Deep, meaningful relationships take time and effort. Nobody has the time to build and maintain that level of friendship with a large number of people, they just fool themselves if they think they do. If you are content with your life then why worry about the way other people live theirs? However if you feel that you have a need for more friends but don''t know how to go about acquiring them, maybe consider some counselling?

Reply to Maria
Posted by: Helper | 2011-03-24

Hi Anon. No, there is nothing wrong with your attitude acccording to my own situation. I too only have a small circle of what I could consider close friends and they are really friends and not just aquaintances. Many people seem to boast a huge circle of friends but in reality they are aquaintances at most. If you have the type of personality that needs to be surrounded by friends you have to work at it.

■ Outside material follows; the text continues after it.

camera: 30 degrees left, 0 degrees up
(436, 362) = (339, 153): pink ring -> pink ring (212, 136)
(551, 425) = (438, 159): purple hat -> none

You have to go out of your way to be with them, invite them around for meals, take them out to entertainment venues, invite them to family functions, phone them regularly etc. Eventually you will secure their friendship, not just because you have entertained them, but in doing so you build up a relationship. Now for me I could not make that effort. The friends I have became my friends over time and followed a natural progression. So I say, enjoy you small circle and stay true to who you are.

Reply to Helper
Posted by: chill | 2011-03-24

You''re ok. Normal. if you happy exactly the way you are then why worry?
Not like some people with 100''s of their ''closets'' friends, most of which are NOT authentic.
At least you know you have REAL friendships and not just many meaningless ''associations''.
Enjoy

Reply to chill
Posted by: cybershrink | 2011-03-24

Some of us are like that. And thaty's fine. Most of those who brag of their large circle of "friends" don't actually have many true friends, amd similarly those who feel they have to be constantly socializing and going out somewhere. Why should you make yourself uncomfortable just to meet the expectations of some rather shallow folks who like to dart around all the time ?
I actually doubt that you have any fewer "real friends" than those who think they have so many.